Slipped gastric band

Case contributed by Ammar Ashraf
Diagnosis certain

Presentation

Abdominal pain and vomitting. No hematemesis, melena, or fever. Past history of gastric banding.

Patient Data

Age: 30 years
Gender: Female
x-ray

A gastric band is seen in place which has migrated distally and has an abnormal O shape orientation (O sign) and a phi angle greater than 58o. Two small air-fluid levels are seen in the gastric fundus. No abnormal bowel dilatation, significant air-fluid levels, or pneumoperitoneum is seen.  

Upper GI Series 5 yr ago

Fluoroscopy

A gastric band is seen in place, which is normally oriented (profile view) and positioned just below the left hemidiaphragm. Phi angle is 27o (normal range is 4-58). No abnormal gastric pouch is seen.

Correct positioning of the gastric band; normal emptying of the proximal pouch, which has a diameter of less than 4 cm; and a normal stoma with a diameter of less than 4 mm.

Upper GI Endoscpy

Photo
  • Severe esophagitis (grade D) in the mid and lower esophagus.
  • Incompetent cardia.
  • Food residue in the gastric fundus.
  • Gastric band migration causing severe obstruction in proximal body (2 cm below the GE junction). Scope could not pass through this stenosis. 
ct

Findings: Abnormally oriented and inferiorly displaced gastric band associated with dilatation of the gastric fundus anterior as well as posterior to the gastric band due to the anterior and posterior gastric slips. Due to this combined gastric slippage, there is significant gastric obstruction at the level of the band with collapsed gastric body. No abnormal wall enhancement, fat stranding, free air or fluid collection is seen around the stomach. No free fluid or collection is appreciable along the port of the gastric band which is visualized within the right lower anterior abdominal wall.  Mild free fluid is noted in the cul-de-sac which may be physiological in nature. No significant collection, pneumoperitoneum, or significant abdominopelvic lymphadenopathy is noted.  Mildly thickened lower esophagus.

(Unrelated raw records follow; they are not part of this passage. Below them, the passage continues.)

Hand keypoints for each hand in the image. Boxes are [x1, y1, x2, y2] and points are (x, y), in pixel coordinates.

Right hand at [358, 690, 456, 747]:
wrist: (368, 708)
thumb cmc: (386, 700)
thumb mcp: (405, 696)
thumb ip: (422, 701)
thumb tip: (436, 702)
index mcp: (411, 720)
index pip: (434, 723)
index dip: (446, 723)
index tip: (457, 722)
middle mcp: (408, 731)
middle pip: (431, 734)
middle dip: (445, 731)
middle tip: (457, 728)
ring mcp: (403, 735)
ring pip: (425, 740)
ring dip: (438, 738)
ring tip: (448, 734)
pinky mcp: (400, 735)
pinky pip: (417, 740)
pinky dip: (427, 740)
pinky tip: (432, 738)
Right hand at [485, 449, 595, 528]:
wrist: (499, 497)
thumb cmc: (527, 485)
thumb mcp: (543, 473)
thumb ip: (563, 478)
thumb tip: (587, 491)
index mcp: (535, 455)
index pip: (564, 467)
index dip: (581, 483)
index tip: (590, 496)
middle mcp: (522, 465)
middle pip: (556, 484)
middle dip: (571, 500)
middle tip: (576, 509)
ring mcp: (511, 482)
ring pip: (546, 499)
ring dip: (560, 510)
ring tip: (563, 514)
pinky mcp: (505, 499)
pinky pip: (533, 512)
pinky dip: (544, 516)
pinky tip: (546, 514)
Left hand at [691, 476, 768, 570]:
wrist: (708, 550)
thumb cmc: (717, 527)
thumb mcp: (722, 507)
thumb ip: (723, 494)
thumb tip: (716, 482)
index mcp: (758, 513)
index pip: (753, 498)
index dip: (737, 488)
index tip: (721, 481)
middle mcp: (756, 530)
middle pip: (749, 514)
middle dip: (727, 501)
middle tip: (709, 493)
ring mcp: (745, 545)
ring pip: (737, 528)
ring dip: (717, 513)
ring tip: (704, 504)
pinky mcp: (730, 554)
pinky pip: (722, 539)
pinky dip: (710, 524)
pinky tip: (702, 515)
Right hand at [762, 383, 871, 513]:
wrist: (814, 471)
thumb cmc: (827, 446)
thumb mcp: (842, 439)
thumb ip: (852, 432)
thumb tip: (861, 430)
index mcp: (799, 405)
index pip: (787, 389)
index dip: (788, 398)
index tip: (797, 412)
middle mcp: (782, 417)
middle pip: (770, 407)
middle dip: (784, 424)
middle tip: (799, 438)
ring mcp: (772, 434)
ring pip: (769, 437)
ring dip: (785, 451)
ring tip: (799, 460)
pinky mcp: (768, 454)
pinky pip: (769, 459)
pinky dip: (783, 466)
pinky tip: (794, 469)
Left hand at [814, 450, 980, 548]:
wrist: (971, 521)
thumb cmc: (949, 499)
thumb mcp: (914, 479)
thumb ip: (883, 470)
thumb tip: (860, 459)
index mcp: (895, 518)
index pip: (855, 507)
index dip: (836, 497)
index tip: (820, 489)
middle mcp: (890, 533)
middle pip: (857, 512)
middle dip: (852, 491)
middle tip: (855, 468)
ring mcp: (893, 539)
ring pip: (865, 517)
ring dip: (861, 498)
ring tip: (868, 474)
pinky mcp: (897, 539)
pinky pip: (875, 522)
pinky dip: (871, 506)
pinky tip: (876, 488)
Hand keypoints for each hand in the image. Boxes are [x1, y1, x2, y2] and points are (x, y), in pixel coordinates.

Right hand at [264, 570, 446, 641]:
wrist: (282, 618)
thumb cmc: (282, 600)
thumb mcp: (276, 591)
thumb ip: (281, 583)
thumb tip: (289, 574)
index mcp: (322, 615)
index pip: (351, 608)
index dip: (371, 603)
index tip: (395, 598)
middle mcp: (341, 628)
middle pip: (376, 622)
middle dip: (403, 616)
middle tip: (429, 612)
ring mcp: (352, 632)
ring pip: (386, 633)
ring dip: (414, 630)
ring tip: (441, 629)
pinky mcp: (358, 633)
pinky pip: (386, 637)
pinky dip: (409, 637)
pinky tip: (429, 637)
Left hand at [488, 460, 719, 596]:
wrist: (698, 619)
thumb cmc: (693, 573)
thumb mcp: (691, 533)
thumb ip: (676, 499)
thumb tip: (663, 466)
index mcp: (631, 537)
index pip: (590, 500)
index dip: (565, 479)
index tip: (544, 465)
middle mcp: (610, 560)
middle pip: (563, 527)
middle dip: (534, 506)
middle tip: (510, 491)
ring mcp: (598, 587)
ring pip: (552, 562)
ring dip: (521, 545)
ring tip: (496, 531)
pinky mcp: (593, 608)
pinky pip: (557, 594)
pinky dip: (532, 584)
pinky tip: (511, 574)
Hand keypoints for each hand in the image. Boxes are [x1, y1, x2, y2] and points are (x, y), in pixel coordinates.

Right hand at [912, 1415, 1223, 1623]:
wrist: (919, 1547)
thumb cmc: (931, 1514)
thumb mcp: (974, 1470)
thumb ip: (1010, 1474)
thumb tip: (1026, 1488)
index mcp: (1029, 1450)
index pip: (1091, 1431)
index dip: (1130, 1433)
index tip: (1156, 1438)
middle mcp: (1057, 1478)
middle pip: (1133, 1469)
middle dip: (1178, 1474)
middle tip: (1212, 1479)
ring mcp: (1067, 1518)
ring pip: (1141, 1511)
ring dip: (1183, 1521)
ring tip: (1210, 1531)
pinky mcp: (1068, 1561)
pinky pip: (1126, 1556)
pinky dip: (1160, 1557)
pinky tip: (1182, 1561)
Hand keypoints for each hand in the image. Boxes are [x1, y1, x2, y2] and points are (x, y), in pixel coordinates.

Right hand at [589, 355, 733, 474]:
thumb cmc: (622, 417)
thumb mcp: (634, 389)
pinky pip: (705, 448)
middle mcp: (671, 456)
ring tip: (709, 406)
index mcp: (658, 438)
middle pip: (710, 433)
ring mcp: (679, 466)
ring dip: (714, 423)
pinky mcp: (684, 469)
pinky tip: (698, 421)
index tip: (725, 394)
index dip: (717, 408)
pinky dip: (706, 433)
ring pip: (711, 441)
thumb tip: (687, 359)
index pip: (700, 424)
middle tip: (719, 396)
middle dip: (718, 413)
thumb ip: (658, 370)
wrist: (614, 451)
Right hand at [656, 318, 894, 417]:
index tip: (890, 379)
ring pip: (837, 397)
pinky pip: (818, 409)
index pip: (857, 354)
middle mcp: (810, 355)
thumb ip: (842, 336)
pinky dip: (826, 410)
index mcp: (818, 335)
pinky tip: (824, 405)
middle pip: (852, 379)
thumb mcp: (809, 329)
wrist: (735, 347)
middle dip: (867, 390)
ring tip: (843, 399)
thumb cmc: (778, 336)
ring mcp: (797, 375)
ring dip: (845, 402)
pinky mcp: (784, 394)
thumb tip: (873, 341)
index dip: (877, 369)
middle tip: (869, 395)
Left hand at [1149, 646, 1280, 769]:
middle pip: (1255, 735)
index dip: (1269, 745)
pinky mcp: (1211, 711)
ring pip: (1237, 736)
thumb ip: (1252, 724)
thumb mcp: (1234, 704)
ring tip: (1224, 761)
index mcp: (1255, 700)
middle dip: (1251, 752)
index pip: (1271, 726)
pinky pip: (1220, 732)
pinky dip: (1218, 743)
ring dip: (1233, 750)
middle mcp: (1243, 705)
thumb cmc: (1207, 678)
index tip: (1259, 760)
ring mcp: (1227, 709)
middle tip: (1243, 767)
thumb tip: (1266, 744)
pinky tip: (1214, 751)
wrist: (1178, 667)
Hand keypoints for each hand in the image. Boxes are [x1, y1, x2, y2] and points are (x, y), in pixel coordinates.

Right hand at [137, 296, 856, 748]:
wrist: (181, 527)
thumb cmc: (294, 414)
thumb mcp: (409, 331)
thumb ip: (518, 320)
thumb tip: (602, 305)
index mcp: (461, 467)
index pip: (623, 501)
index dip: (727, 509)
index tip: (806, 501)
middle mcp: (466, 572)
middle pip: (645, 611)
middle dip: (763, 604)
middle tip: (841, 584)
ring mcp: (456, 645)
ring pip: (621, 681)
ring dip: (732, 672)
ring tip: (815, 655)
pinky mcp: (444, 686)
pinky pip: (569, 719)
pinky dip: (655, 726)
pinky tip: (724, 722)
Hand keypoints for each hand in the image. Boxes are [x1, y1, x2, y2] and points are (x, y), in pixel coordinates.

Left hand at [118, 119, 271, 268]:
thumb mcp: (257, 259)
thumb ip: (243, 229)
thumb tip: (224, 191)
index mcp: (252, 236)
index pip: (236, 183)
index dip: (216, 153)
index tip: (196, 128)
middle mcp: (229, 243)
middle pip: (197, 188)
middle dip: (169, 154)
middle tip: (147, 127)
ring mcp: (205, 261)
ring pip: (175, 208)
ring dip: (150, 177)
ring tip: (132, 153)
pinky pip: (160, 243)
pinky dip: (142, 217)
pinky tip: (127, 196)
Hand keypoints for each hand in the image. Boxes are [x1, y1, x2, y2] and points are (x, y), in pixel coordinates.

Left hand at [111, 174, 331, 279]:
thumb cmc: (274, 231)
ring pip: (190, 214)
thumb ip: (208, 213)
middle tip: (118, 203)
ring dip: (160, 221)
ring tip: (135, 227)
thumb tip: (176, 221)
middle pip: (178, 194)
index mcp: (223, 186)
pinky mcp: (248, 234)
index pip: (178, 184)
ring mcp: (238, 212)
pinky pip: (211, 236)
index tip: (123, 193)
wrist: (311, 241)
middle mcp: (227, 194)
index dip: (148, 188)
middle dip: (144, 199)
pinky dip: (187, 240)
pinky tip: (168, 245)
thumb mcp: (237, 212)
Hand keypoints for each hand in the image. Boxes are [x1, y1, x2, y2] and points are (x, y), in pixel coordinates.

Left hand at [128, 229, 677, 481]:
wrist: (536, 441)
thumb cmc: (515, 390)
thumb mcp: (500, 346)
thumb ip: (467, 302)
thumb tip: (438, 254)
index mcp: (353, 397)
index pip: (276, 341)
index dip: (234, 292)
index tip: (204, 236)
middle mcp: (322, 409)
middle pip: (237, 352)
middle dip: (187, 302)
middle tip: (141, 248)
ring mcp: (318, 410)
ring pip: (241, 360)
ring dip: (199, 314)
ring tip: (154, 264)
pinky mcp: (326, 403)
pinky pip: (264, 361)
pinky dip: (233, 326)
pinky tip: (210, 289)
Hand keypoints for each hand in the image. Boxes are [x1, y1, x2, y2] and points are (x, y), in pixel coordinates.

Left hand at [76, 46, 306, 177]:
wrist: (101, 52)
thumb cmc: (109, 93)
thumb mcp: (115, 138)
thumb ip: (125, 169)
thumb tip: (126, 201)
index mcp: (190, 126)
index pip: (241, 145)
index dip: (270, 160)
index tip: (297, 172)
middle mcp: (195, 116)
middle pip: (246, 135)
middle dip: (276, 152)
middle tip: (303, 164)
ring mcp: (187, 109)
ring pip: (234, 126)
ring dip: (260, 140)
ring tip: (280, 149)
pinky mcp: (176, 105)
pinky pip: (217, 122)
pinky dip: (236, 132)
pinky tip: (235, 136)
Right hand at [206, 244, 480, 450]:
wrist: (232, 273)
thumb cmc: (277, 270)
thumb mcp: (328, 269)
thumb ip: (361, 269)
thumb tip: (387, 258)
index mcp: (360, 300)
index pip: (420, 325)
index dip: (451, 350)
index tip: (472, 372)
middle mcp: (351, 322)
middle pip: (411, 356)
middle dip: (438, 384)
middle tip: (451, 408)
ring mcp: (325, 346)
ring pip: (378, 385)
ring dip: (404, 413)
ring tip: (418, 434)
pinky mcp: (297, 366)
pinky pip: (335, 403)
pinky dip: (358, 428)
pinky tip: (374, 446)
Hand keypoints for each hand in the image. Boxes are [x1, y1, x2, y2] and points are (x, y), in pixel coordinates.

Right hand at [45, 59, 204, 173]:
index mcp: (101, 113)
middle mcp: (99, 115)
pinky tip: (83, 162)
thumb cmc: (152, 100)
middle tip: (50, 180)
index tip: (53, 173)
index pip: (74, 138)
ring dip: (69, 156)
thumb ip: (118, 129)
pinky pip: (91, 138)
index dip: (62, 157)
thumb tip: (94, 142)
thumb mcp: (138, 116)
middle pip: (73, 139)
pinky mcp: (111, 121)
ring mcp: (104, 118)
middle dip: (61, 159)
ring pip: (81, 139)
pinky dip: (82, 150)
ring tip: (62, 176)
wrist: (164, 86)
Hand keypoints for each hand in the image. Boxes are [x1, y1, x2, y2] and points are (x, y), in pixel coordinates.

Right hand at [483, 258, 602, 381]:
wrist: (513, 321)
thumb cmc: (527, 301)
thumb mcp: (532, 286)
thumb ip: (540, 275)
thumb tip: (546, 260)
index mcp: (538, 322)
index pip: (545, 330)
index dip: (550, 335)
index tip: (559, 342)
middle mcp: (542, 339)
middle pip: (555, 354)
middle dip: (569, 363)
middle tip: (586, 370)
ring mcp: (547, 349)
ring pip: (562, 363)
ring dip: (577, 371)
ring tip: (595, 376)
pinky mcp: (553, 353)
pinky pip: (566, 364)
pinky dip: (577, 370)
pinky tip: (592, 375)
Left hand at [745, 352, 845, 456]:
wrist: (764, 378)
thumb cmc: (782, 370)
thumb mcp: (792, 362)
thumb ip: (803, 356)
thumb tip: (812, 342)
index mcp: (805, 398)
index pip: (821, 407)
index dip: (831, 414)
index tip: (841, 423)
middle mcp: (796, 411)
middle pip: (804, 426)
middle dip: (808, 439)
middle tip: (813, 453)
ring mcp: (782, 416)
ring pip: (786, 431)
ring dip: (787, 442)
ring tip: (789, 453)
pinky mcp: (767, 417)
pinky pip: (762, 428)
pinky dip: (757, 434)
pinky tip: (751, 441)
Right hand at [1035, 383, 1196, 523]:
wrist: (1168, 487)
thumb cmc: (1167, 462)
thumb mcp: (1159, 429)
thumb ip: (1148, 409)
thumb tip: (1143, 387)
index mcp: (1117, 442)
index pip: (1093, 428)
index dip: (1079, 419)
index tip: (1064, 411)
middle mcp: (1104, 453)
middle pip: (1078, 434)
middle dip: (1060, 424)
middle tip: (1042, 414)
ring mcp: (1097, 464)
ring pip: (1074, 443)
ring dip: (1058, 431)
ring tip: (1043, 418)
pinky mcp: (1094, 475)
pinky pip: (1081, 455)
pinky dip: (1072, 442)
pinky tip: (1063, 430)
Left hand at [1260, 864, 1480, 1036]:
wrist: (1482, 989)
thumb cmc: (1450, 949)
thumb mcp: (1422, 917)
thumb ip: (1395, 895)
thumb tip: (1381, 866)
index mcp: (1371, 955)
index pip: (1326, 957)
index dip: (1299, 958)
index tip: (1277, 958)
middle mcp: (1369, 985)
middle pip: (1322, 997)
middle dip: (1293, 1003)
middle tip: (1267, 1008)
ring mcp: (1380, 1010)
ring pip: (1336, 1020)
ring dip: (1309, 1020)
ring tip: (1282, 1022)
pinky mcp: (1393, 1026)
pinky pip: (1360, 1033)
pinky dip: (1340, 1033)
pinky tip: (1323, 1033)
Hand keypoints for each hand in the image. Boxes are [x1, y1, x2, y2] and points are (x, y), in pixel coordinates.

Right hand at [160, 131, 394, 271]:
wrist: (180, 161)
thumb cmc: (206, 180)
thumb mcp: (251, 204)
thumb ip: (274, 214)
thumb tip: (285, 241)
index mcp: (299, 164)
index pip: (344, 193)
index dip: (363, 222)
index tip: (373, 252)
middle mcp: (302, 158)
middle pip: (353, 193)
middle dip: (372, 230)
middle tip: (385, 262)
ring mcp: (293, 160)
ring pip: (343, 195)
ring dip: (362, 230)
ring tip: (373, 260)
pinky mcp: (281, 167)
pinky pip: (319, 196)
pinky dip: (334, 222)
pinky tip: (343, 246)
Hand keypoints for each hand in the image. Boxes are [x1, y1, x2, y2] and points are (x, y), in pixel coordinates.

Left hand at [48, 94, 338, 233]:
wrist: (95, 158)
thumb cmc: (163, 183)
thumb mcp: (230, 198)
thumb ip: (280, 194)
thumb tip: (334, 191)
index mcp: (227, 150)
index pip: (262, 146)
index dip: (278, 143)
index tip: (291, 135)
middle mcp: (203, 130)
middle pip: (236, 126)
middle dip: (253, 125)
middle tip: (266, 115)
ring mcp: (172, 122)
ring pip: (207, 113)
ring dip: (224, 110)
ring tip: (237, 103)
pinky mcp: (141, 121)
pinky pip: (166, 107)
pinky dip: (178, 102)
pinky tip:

Post removal of gastric band

Fluoroscopy

An extrinsic impression is seen over the proximal body of the stomach which is likely related to the previous gastric banding. There is free unobstructed transit of the contrast through the stomach into the duodenum and then into the small bowel. No oral contrast leakage or extravasation is seen.

Case Discussion

Procedure: Laparoscopic removal of the gastric band and a small mesenteric cyst.

Findings: Multiple adhesions were seen between the gastric band, stomach, and upper anterior abdominal wall. Multiple adhesions and constrictive bands were seen around the gastroesophageal area and gastric fundus. Adhesiolysis was done, constrictive bands were released and the gastric band was removed.  A small mesenteric cyst was seen adjacent to the proximal greater curvature of the stomach which was excised and sent for histopathology.

Histopathology: Organized encapsulated hematoma. No atypia or malignancy was identified.